Moderator: Peter Burris
Analyst: David Floyer
Users have been struggling for years with the challenges of trying to reduce the amount of storage necessary to support critical applications in their organizations. A technology that has been put forward for quite some time recently received a pretty significant boost in announcements by both Network Appliance and IBM.
Data deduplication promises potentially very high space savings (30%-50%) for storage environments that feature frequent cloning of single pieces of data either at a file, record or block level. Data deduplication takes three basic forms, including in-line, block hashing and logical construct. Each of these different technical approaches has their pros and cons but they all basically seek to find circumstances in which the same bit of data has been replicated multiple times in response to often arbitrary backup and/or application activities.
It is important to note that the types of applications that tend to receive the largest benefit from deduplication tend to be those that feature very high backup and restore requirements such as database backup, software archiving, etc. where the notion of truth in the data becomes very important and as a consequence cloning of that data is often repeated across different application forms (e.g. to data warehouses, etc.).

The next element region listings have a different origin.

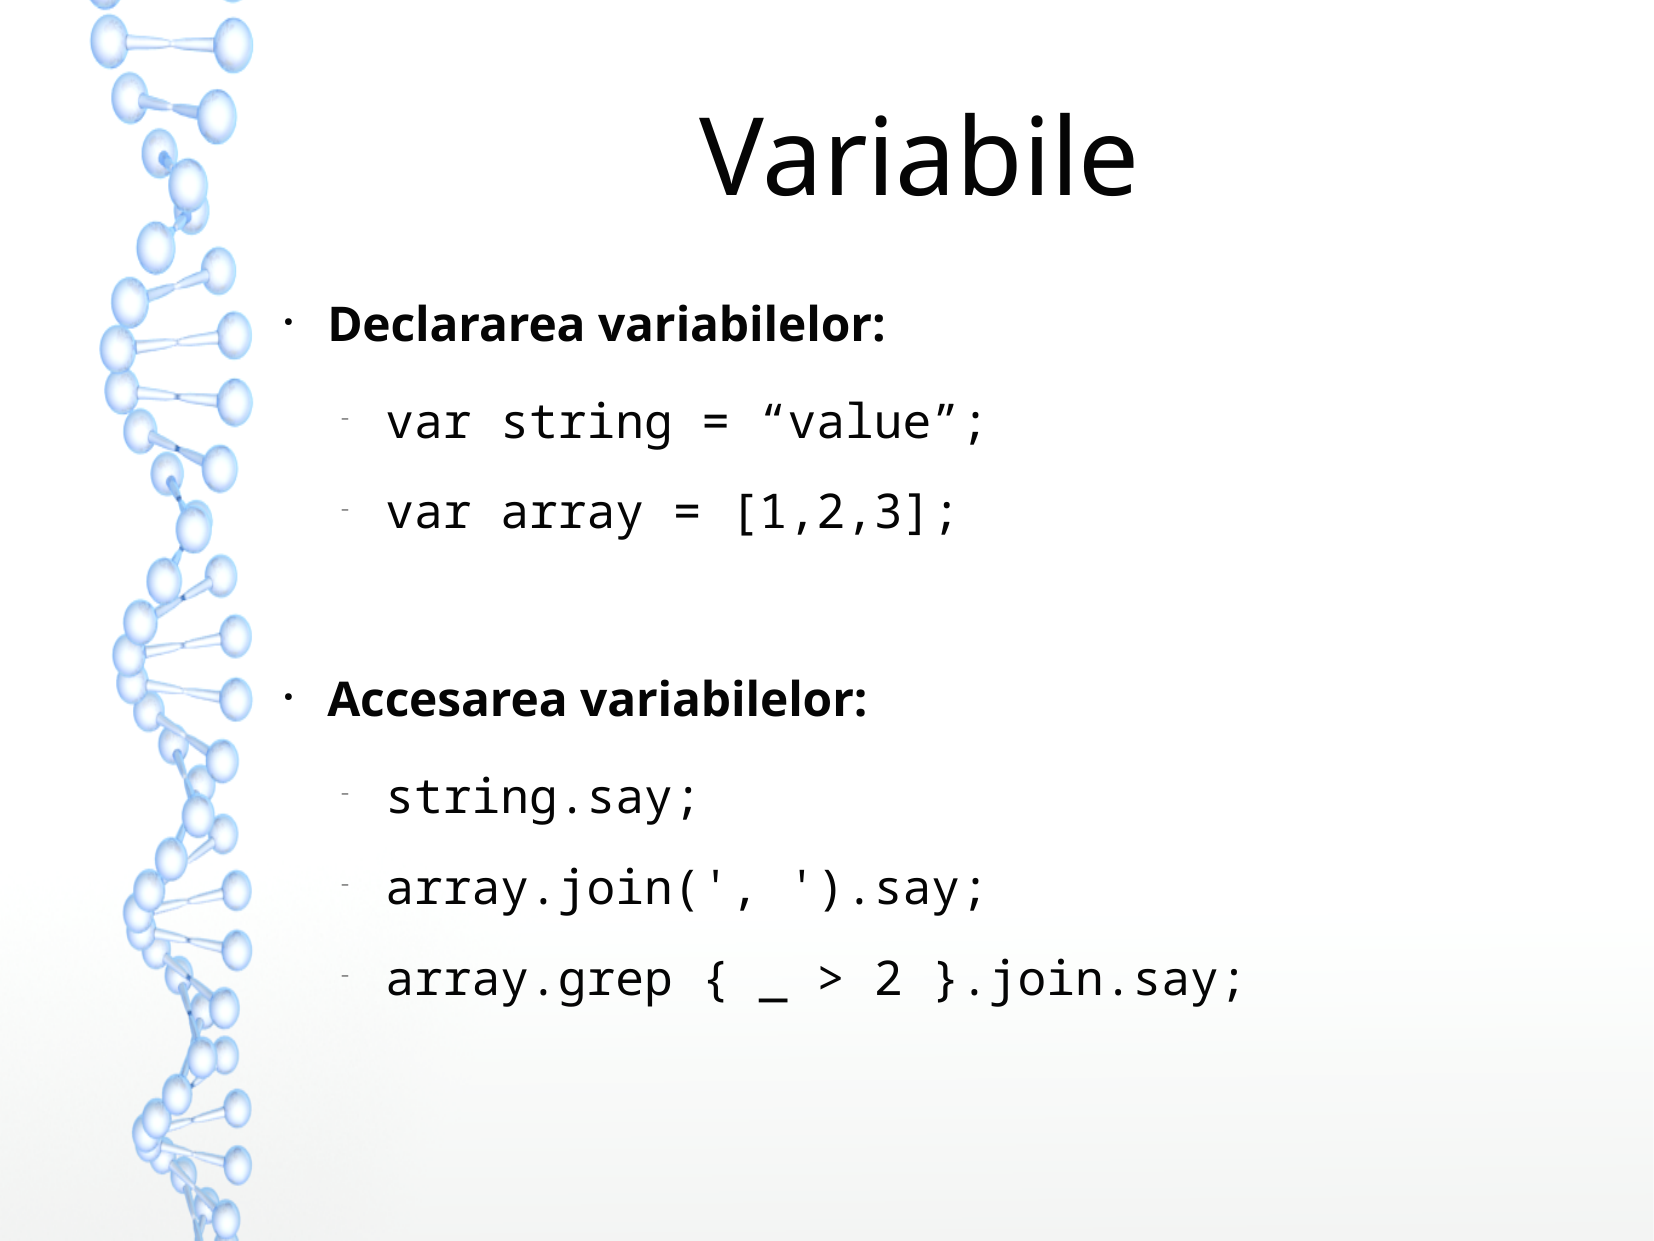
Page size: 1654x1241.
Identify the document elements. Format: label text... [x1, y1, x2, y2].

picture [0, 0, 1654, 1241]
title Variabile [269, 49, 1571, 257]
list Declararea variabilelor: var string = “value”; var array = [1,2,3]; Accesarea variabilelor: string.say; array.join(', ').say; array.grep { _ > 2 }.join.say; [269, 290, 1538, 1010]
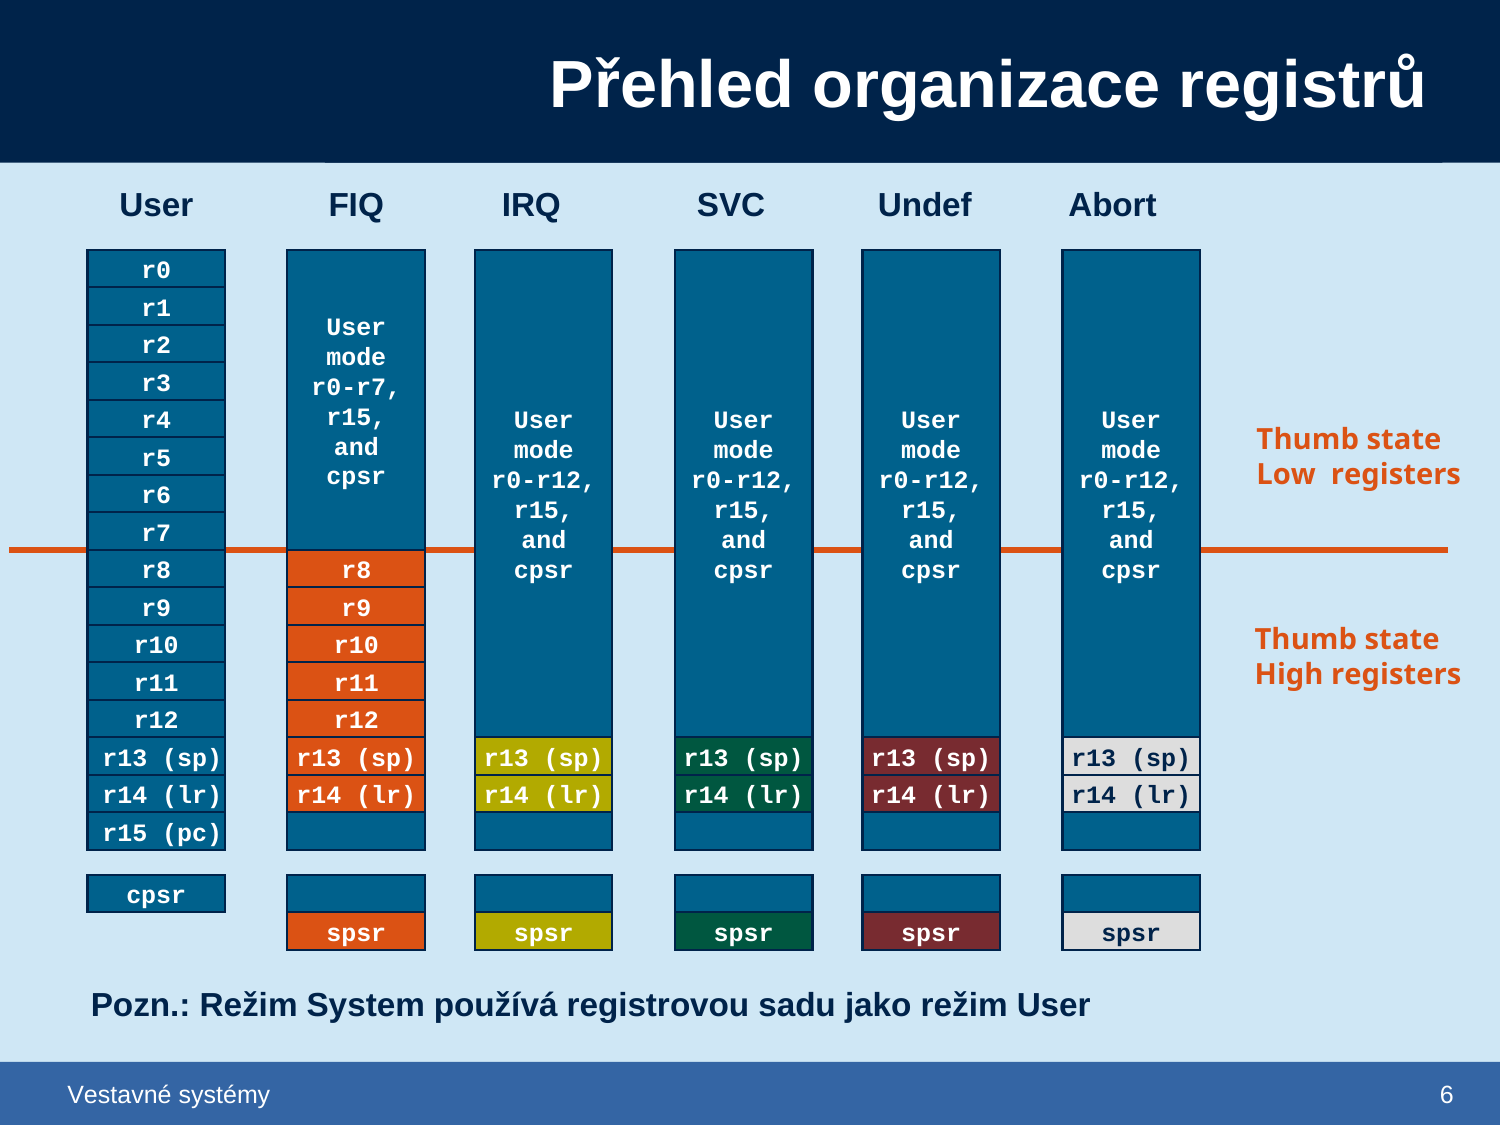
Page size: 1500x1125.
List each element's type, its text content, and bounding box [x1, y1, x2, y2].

text_box [862, 812, 1000, 850]
text_box spsr [675, 913, 813, 950]
text_box r6 [87, 474, 226, 512]
text_box r10 [287, 624, 425, 662]
text_box spsr [474, 913, 613, 950]
text_box r13 (sp) [1062, 738, 1201, 774]
text_box r9 [287, 587, 425, 624]
text_box r12 [87, 699, 226, 737]
text_box r0 [87, 249, 226, 287]
text_box r14 (lr) [862, 774, 1000, 812]
text_box FIQ [287, 174, 425, 231]
text_box r5 [87, 437, 226, 474]
text_box r13 (sp) [87, 737, 226, 774]
text_box r10 [87, 624, 226, 662]
text_box r11 [287, 662, 425, 699]
text_box r11 [87, 662, 226, 699]
title Přehled organizace registrů [324, 0, 1443, 163]
text_box spsr [287, 912, 425, 950]
text_box SVC [662, 174, 800, 231]
text_box [1062, 874, 1201, 913]
text_box [862, 874, 1000, 913]
text_box [1062, 812, 1201, 850]
text_box r14 (lr) [87, 774, 226, 812]
text_box [474, 812, 613, 850]
text_box Undef [849, 174, 1000, 231]
text_box spsr [1062, 913, 1201, 950]
text_box User mode r0-r12, r15, and cpsr [675, 249, 813, 738]
text_box r13 (sp) [287, 737, 425, 774]
text_box [474, 874, 613, 913]
text_box Thumb state Low registers [1241, 412, 1477, 498]
text_box r7 [87, 512, 226, 550]
text_box User [87, 174, 226, 231]
text_box r15 (pc) [87, 812, 226, 850]
text_box [675, 812, 813, 850]
text_box User mode r0-r12, r15, and cpsr [1062, 249, 1201, 738]
text_box r2 [87, 324, 226, 362]
text_box r14 (lr) [675, 774, 813, 812]
text_box r13 (sp) [474, 738, 613, 774]
text_box cpsr [87, 874, 226, 913]
text_box spsr [862, 913, 1000, 950]
text_box [287, 874, 425, 912]
text_box r3 [87, 362, 226, 399]
text_box User mode r0-r7, r15, and cpsr [287, 249, 425, 549]
text_box User mode r0-r12, r15, and cpsr [862, 249, 1000, 738]
text_box r1 [87, 287, 226, 324]
text_box IRQ [462, 174, 601, 231]
text_box r8 [87, 550, 226, 587]
text_box [287, 813, 425, 850]
text_box Thumb state High registers [1239, 612, 1477, 698]
text_box r13 (sp) [675, 738, 813, 774]
text_box r8 [287, 549, 425, 587]
text_box r9 [87, 587, 226, 624]
text_box Pozn.: Režim System používá registrovou sadu jako režim User [75, 975, 1213, 1031]
text_box r13 (sp) [862, 738, 1000, 774]
text_box r4 [87, 399, 226, 437]
text_box r14 (lr) [1062, 774, 1201, 812]
text_box r14 (lr) [287, 774, 425, 813]
text_box r12 [287, 699, 425, 737]
text_box User mode r0-r12, r15, and cpsr [474, 249, 613, 738]
text_box Abort [1037, 174, 1188, 231]
text_box r14 (lr) [474, 774, 613, 812]
text_box [675, 874, 813, 913]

The concerns users will face as they evaluate data deduplication today are a few but important nonetheless. The most significant is data deduplication is applied utilizing proprietary formats. Data is written directly into the file headers that basically describe how the data has been deduped and presents pointers to applications so that those applications can be assured that they will get access to the copy of the data that they need. The system of pointers that results from these technologies can lead to some performance degradation. Indeed storage environments which benefit the most from data-deduplication are likely also to be those that face the greatest performance concerns. Additionally, it is critical that encryption occur after data deduplication to ensure that overall integrity and other very basic concerns regarding storage can be maintained.
We will see a fair amount of discussion regarding how data deduplication can be a general purpose replacement for tape in a backup restore scenario. However, due to a variety of reasons, not the least of which remains the cost of communicating large volumes of data over potentially great distances, tape will continue to have a viable life for the foreseeable future despite some of the advantages of data deduplication. At this juncture it is safe to say the best current data deduplication implementation offers no major advantage over the worst tape solution for very high volume data backup and recovery applications.
As we look forward, we see deduplication becoming a critical enabling technology that can be successfully paired with other emerging storage technologies including thin provisioning, virtualization and others. However it is imperative that users take very close looks at the tradeoffs between the advantages of deduplication and the potential performance costs on the one hand and on the other hand fully understand the consequences of buying into yet another storage technology featuring relatively proprietary formats.
Action Item: Data deduplication is emerging as a critically important new arrow in the storage administrator's quiver to answer hard questions about the increasing problem in storage growth costs. However like all technology arrows, users must be careful to choose which targets to shoot data deduplication at and be very certain in their aim.